=== SOURCE PASSAGE ===
┌──

São Paulo's Governor João Doria announced on Friday, June 26, that the existing quarantine restrictions introduced due to the coronavirus disease (COVID-19) pandemic will be extended until July 14. Despite the extension of quarantine orders, the city of São Paulo and 14 municipalities in Greater São Paulo are due to enter the "yellow phase" from July 6, and restaurants, bars, and beauty salons will be able to reopen. Most parts of São Paulo state, however, will remain in the "red phase", which is the most restrictive. Several regions have also regressed into the "red phase" following a recent rise of COVID-19 cases, including the regions of Aracatuba, Rio Preto, Sorocaba, Bauru, and Franca. Further details on the extension and/or easing of COVID-19 measures are available on São Paulo's government website.
Some economic activity had already resumed in Sao Paulo as of June 1, including the reopening of shopping malls, despite the state still recording a high number of daily COVID-19 cases. Stores, offices, car dealerships, and real estate brokerages are also open as long as social distancing is maintained and face masks are worn.
Brazil's federal government extended the closure of sea, air, and land borders until at least July 5. The border closure does not apply to Brazilian citizens and permanent residents, foreign employees of international organizations or the Brazilian government, travelers in transit, and foreigners who have a Brazilian spouse, partner, or child. Land borders remain closed with exemptions for trucks carrying essential goods and people on humanitarian missions who have a permit.
The use of face masks remains mandatory in São Paulo, Rio de Janeiro, Belo Horizonte, and Brasília in essential commercial establishments, such as supermarkets and pharmacies, as well as on public transport.
As of June 26, 1,274,974 cases of COVID-19 and 55,961 associated deaths were recorded in Brazil. Further international spread of the virus is to be expected over the near term
The first case of COVID-19 was reported on December 31 and the source of the outbreak has been linked to a wet market in Wuhan (Hubei province, China). Human-to-human and patient-to-medical staff transmission of the virus have been confirmed. Many of the associated fatalities have been due to pneumonia caused by the virus.

└──

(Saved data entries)

┌──

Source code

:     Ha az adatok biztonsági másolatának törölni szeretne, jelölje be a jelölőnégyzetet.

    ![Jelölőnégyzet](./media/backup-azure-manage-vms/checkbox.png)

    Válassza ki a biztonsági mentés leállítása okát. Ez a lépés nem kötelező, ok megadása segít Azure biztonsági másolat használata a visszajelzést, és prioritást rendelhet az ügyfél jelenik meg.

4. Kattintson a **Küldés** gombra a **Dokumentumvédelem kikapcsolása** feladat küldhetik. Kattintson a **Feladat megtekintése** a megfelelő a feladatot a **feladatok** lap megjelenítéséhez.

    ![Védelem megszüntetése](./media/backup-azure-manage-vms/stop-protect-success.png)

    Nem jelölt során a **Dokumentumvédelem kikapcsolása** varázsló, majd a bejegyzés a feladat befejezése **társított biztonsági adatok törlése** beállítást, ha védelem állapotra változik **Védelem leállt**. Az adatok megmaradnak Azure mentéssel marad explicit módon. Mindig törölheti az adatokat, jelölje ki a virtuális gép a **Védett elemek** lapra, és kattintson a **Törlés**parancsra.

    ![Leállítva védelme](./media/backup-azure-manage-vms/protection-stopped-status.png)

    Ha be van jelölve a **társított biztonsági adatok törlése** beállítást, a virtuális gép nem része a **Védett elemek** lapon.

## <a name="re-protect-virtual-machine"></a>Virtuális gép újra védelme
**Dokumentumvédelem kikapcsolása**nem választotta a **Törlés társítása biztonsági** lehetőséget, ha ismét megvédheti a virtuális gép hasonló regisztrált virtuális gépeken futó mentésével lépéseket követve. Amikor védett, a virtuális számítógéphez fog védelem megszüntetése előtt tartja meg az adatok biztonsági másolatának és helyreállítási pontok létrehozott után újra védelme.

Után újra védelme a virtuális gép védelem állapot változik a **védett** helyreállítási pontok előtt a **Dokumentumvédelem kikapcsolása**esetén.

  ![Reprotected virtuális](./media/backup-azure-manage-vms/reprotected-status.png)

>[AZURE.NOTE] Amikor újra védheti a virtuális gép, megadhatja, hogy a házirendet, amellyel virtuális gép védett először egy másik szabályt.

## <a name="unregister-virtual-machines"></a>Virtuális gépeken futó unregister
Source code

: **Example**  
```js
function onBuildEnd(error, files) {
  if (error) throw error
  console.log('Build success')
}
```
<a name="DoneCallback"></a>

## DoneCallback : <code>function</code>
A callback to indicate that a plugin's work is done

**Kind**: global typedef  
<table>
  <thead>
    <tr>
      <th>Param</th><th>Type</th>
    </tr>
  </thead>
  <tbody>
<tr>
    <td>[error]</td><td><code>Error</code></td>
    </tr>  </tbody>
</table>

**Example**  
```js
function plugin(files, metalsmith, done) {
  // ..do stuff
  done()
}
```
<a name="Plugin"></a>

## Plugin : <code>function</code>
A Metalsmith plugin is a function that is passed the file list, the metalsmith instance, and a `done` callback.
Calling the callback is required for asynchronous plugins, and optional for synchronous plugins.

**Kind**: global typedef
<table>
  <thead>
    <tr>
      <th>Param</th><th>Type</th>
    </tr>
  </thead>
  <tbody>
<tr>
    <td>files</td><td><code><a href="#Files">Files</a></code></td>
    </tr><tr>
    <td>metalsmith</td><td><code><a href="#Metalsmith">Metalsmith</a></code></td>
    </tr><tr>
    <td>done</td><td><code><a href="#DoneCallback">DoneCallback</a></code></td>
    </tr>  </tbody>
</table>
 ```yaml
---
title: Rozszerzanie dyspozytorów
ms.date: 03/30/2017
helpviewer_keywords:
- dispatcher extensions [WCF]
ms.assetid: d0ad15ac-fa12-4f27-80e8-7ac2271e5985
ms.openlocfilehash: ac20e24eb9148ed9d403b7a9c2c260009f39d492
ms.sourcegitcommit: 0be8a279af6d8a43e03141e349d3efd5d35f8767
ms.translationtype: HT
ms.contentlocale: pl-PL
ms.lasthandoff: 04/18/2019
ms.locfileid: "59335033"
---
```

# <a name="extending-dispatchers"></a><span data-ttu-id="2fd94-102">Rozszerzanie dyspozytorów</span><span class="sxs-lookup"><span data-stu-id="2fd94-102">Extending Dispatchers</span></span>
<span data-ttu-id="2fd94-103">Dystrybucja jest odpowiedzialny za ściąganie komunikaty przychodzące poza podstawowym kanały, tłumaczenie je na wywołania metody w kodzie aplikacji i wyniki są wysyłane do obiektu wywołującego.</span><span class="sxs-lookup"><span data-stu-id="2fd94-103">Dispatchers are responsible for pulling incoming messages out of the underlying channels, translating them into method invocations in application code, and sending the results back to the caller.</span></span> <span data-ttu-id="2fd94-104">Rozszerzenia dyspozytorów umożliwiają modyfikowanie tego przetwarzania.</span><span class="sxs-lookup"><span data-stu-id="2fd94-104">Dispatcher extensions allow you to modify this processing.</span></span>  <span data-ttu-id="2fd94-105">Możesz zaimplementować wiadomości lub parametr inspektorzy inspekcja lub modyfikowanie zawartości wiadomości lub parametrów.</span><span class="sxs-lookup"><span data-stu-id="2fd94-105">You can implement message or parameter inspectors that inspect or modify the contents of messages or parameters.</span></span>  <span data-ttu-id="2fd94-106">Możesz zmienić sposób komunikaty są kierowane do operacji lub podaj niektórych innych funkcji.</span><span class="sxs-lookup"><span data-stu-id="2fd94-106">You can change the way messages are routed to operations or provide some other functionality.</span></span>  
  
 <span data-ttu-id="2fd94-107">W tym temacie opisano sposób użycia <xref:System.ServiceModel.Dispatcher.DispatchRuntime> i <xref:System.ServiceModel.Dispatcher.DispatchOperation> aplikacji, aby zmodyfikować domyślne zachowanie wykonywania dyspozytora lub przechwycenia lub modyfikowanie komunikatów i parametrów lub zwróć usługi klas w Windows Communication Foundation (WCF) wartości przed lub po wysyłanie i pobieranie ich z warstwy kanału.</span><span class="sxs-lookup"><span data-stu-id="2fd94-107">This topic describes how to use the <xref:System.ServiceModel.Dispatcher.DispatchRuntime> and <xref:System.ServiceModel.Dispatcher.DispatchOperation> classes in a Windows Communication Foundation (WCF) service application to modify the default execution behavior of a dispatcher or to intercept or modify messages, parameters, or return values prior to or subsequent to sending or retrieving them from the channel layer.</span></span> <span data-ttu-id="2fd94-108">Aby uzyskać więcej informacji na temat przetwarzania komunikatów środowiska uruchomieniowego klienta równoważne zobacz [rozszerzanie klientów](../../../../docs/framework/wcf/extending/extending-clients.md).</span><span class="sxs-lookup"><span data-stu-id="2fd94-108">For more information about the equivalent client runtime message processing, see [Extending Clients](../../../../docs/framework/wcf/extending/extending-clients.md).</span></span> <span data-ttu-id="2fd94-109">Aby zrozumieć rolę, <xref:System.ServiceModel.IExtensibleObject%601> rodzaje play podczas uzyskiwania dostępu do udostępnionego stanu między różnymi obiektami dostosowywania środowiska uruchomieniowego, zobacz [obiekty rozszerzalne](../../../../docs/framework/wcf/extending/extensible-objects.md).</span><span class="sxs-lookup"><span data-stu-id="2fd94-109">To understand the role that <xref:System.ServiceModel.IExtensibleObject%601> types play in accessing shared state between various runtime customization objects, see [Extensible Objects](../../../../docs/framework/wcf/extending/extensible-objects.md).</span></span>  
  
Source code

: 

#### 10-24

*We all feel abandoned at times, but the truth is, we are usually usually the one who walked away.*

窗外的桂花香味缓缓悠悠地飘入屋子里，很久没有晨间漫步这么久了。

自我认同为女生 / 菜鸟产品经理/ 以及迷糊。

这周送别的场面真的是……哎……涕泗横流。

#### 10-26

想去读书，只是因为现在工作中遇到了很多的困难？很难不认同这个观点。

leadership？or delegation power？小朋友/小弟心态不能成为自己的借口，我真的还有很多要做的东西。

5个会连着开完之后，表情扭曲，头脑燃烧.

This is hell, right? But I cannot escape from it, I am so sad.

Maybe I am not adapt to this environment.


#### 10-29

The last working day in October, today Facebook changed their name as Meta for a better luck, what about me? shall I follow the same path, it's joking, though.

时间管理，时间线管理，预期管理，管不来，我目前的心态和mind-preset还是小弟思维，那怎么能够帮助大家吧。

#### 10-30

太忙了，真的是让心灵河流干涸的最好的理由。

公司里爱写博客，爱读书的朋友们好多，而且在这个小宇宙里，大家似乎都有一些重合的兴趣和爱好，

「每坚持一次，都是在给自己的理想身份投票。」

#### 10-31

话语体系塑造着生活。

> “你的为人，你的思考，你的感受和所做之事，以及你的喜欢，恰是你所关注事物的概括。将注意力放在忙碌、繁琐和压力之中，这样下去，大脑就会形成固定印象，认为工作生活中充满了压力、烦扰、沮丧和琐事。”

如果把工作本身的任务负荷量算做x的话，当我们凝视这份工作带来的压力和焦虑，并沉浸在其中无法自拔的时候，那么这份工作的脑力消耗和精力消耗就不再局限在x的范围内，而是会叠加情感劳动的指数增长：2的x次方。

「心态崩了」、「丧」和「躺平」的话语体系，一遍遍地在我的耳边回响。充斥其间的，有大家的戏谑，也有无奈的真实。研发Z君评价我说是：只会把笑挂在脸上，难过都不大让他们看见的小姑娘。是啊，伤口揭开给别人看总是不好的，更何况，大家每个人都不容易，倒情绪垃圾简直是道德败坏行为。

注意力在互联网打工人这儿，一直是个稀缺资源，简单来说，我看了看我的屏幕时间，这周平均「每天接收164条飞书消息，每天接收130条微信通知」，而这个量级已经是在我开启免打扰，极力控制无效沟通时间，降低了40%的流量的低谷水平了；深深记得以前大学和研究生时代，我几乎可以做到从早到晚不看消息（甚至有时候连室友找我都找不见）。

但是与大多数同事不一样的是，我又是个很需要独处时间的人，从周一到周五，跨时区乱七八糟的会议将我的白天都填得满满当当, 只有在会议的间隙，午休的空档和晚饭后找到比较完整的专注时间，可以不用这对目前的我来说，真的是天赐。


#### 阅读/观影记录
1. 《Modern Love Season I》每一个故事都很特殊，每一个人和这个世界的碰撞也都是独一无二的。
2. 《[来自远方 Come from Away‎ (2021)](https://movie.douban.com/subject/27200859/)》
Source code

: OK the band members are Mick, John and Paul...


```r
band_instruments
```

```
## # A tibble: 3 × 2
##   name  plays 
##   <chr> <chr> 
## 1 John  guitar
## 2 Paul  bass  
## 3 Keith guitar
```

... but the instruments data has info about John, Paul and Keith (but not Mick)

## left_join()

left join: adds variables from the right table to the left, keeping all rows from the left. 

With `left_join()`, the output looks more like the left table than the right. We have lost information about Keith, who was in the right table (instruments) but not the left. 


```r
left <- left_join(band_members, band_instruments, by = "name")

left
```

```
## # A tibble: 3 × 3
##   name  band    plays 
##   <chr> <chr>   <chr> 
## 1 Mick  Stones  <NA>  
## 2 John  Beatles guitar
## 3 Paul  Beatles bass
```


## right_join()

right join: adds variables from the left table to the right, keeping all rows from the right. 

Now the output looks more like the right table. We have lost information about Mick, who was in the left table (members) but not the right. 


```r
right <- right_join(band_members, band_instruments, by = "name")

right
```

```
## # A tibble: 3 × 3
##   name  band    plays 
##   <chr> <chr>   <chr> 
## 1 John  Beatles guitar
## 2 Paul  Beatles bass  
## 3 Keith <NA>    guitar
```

└──

=== DIRECTIONS ===
Write the next part of the advisory on COVID-19 restrictions in São Paulo and Brazil, starting after its last sentence.

=== RESPONSE TO THE EXERCISE ===
Cases of the virus have been confirmed in numerous countries and territories worldwide. Virus-screening and quarantining measures are being implemented at airports worldwide, as well as extensive travel restrictions. On March 11, the World Health Organization (WHO) declared the global outbreak a pandemic.
Pneumonia symptoms include dry cough, chest pain, fever, and labored breathing. Pneumonia can be contagious and can be transmitted from human to human. The influenza virus, or the flu, is a common cause of viral pneumonia.
Measures adopted by local authorities evolve quickly and are usually effective immediately. Depending on the evolution of the outbreak in other countries, authorities are likely to modify, at very short notice, the list of countries whose travelers are subject to border control measures or entry restrictions upon their arrival to the territory in question. It is advised to postpone nonessential travel due to the risk that travelers may be refused entry or be subject to quarantine upon their arrival or during their stay.
To reduce the risk of COVID-19 transmission, travelers are advised to abide by the following measures:
- Frequently clean hands by applying an alcohol-based hand rub or washing with soap and water.
- When coughing and sneezing, cover mouth and nose with a flexed elbow or tissue; if used, throw the tissue away immediately and wash hands.
- If experiencing a fever, cough, difficulty breathing, or any other symptoms suggestive of respiratory illness, including pneumonia, call emergency services before going to the doctor or hospital to prevent the potential spread of the disease.